**Work order:**
Only the lines that include "الماء" should be copied from the data below.

** Opening Material for this exercise block **

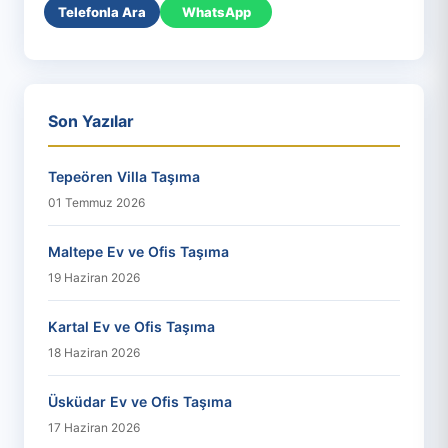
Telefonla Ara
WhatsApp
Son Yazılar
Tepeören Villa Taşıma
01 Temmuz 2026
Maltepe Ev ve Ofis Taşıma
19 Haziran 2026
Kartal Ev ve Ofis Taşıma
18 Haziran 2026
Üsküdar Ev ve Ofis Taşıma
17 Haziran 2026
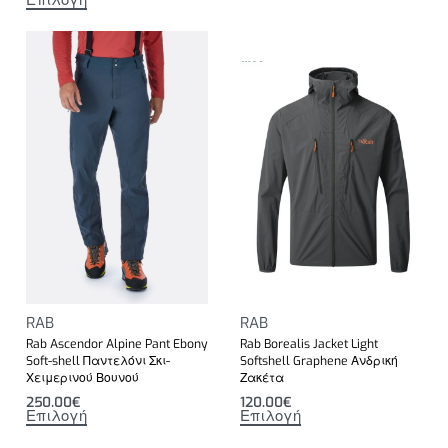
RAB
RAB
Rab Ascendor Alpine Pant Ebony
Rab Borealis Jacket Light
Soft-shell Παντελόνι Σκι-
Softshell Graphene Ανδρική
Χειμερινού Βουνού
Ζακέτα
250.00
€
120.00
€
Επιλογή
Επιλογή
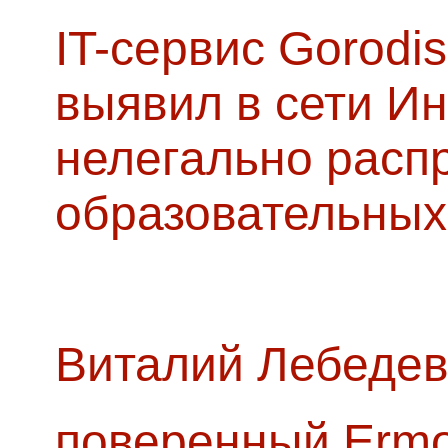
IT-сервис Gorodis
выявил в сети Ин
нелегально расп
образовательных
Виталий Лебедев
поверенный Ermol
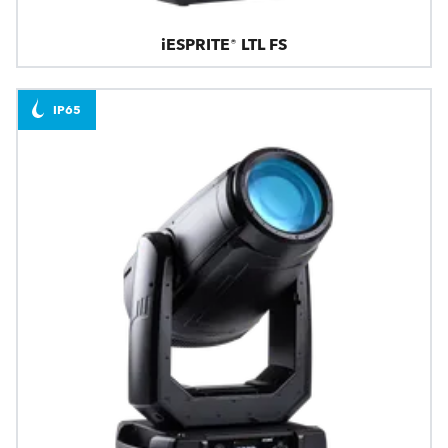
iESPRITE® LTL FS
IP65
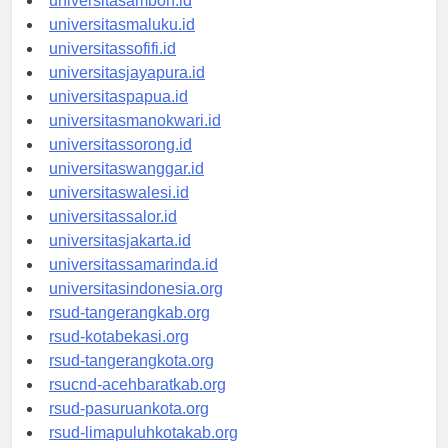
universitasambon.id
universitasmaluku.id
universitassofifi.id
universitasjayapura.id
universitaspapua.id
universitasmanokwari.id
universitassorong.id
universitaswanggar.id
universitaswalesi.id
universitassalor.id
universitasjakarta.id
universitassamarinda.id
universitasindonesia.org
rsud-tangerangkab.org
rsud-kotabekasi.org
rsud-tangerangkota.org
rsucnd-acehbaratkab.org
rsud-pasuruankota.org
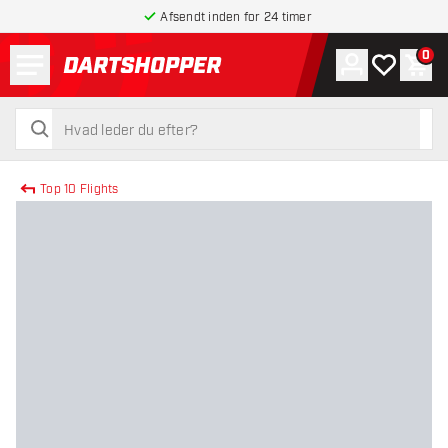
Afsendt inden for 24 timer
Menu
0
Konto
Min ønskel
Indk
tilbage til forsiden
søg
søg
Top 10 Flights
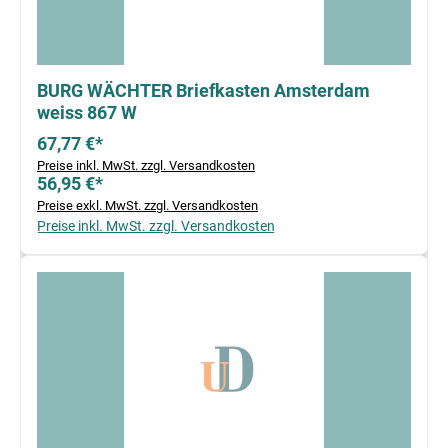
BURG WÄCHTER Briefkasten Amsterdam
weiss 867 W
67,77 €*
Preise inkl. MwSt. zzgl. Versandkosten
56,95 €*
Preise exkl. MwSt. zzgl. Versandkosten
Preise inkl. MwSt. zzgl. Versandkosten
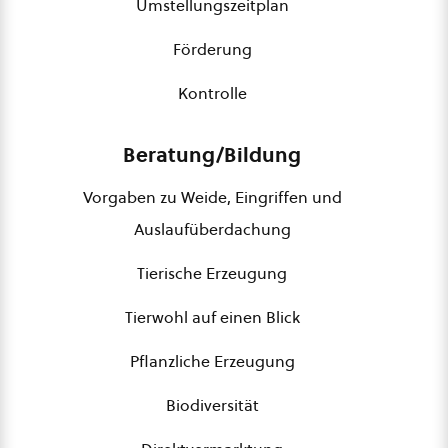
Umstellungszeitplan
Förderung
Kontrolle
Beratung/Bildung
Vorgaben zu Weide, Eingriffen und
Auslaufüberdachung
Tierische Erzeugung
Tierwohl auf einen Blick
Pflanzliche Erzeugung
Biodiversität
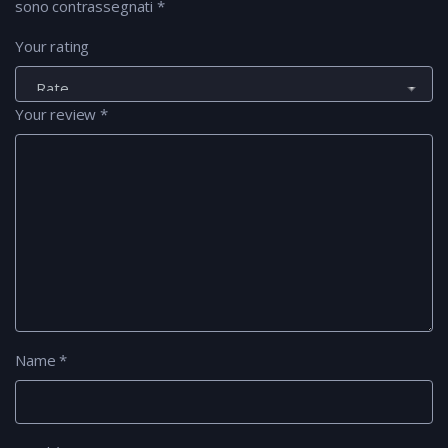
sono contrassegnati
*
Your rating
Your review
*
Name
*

** Closing Material for this exercise block **
** Opening Material for this exercise block **

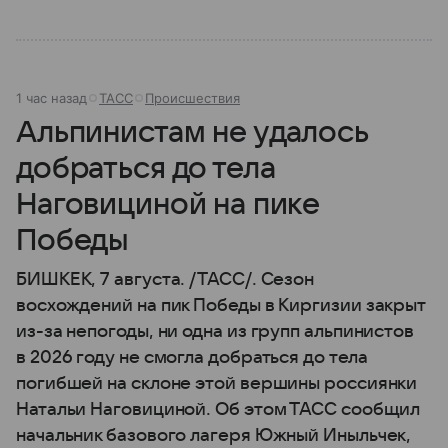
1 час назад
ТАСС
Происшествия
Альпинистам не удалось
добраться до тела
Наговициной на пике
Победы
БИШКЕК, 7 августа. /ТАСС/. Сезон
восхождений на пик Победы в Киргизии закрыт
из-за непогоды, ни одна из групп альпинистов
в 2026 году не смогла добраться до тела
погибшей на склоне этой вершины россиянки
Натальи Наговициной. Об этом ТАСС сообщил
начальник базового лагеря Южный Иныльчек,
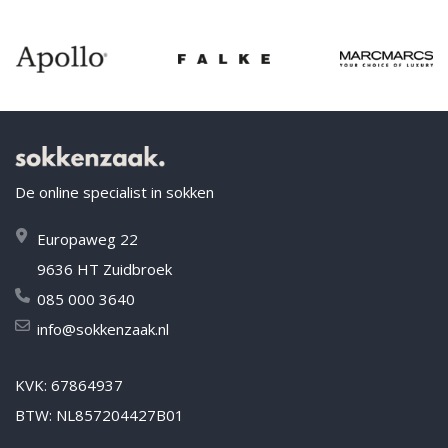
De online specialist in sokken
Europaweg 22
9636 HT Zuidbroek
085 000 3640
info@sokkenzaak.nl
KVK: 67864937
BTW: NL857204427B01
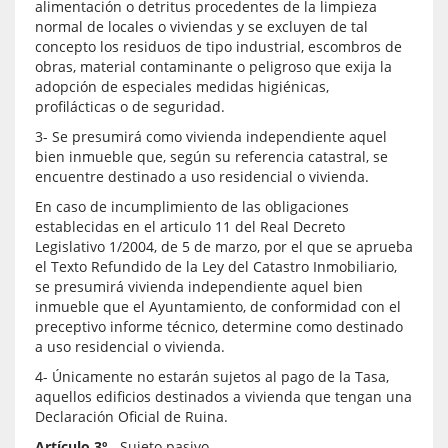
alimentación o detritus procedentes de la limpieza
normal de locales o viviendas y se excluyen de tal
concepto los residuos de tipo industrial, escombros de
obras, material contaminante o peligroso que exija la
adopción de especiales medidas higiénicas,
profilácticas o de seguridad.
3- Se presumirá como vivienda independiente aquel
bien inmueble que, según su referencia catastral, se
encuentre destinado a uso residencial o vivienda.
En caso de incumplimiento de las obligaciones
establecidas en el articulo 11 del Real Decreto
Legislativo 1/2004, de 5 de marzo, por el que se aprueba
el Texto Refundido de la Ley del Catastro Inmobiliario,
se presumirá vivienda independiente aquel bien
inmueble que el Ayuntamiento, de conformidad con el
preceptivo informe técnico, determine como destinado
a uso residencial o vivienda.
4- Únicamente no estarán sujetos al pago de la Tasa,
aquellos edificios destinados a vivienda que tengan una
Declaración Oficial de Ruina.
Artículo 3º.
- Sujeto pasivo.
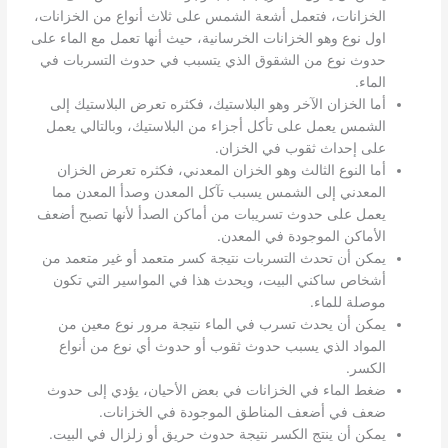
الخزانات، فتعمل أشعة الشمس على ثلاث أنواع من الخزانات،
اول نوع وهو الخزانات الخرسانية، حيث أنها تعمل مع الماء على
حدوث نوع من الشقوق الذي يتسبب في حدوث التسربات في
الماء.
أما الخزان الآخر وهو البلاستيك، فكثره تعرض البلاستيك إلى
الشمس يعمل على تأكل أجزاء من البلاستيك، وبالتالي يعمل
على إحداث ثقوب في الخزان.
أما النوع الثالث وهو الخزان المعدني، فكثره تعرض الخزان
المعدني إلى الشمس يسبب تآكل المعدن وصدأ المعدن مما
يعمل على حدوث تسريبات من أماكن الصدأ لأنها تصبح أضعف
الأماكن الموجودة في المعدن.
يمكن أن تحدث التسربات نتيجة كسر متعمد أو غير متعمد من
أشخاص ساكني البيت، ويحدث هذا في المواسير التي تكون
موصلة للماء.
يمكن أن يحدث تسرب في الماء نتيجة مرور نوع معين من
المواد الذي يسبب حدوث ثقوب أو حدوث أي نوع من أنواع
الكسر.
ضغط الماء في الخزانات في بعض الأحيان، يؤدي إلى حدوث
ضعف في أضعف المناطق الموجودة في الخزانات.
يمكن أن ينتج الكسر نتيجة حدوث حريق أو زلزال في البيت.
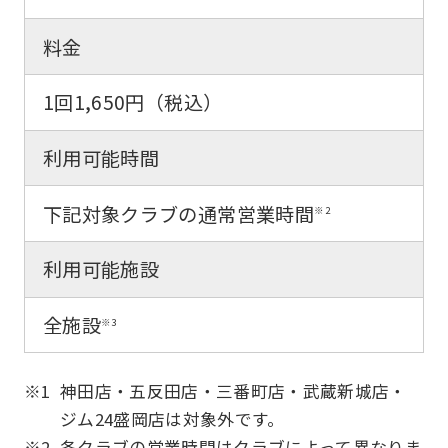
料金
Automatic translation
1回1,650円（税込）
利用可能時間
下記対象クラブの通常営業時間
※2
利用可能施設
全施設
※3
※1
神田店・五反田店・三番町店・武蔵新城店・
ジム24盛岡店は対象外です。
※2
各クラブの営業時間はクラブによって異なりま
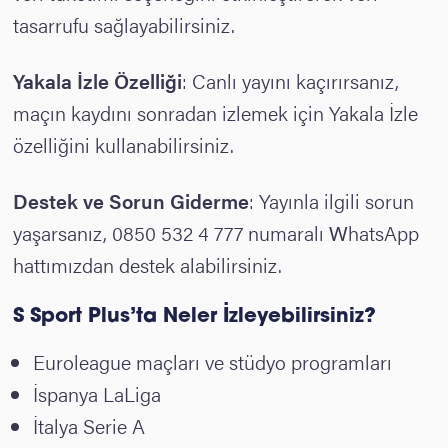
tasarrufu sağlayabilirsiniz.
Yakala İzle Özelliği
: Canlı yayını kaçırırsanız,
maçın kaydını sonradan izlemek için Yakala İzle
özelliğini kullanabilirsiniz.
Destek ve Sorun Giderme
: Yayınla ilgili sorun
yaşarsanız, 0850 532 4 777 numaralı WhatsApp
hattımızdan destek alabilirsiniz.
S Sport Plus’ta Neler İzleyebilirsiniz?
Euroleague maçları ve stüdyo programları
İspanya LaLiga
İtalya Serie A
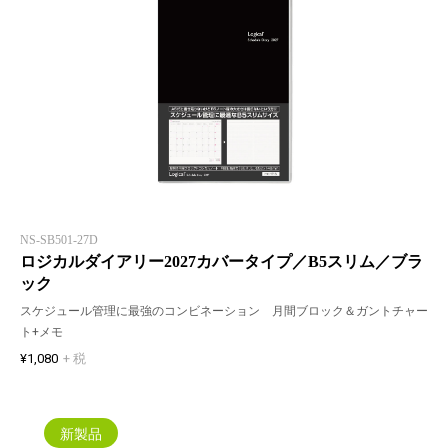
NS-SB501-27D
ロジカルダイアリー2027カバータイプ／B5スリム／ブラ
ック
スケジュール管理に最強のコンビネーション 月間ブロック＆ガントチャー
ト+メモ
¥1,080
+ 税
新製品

** Closing Material for this exercise block **

**Answer for the task:**
اول نوع وهو الخزانات الخرسانية، حيث أنها تعمل مع الماء على
الماء.
يمكن أن يحدث تسرب في الماء نتيجة مرور نوع معين من
ضغط الماء في الخزانات في بعض الأحيان، يؤدي إلى حدوث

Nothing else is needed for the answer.